(Record extracts Opens)
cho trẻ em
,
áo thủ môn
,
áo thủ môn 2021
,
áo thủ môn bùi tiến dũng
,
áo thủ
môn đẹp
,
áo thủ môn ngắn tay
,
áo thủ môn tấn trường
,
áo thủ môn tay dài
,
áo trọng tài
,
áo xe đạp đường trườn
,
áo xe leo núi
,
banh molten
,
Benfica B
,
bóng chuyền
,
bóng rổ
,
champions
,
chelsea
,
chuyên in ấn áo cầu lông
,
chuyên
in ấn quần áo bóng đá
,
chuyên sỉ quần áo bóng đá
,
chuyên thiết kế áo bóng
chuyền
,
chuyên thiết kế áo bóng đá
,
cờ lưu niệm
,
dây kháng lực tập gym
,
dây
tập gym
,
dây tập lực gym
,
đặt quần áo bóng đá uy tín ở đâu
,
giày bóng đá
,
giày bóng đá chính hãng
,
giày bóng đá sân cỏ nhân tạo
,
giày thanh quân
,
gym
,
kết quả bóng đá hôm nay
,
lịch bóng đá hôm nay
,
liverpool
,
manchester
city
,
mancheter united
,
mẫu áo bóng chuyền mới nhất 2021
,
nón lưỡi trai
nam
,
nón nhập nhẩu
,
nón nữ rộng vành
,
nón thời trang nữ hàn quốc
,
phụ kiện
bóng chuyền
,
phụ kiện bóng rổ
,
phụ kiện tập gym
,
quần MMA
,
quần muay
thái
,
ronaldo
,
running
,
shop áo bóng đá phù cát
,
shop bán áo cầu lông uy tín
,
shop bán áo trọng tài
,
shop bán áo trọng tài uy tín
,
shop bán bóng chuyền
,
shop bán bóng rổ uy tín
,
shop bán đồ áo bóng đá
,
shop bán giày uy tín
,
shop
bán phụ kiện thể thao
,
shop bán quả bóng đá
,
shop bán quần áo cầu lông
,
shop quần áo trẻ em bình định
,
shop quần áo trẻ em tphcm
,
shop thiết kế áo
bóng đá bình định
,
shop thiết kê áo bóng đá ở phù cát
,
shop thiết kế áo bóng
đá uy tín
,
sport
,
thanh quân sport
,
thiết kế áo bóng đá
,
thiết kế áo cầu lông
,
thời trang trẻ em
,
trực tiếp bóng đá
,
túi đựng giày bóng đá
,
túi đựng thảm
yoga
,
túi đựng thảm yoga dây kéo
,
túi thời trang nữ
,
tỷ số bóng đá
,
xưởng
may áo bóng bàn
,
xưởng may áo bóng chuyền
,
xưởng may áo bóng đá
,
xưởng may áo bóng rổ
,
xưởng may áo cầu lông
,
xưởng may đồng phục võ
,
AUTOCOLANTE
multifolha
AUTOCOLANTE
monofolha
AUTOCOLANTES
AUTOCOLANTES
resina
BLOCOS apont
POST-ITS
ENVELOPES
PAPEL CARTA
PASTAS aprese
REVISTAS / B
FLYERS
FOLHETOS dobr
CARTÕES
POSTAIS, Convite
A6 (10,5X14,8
(Record extracts Closes)
# What is being asked:
State how many lines in the rows above contain the string "quần". Reply with the number only.

# Task solution:
8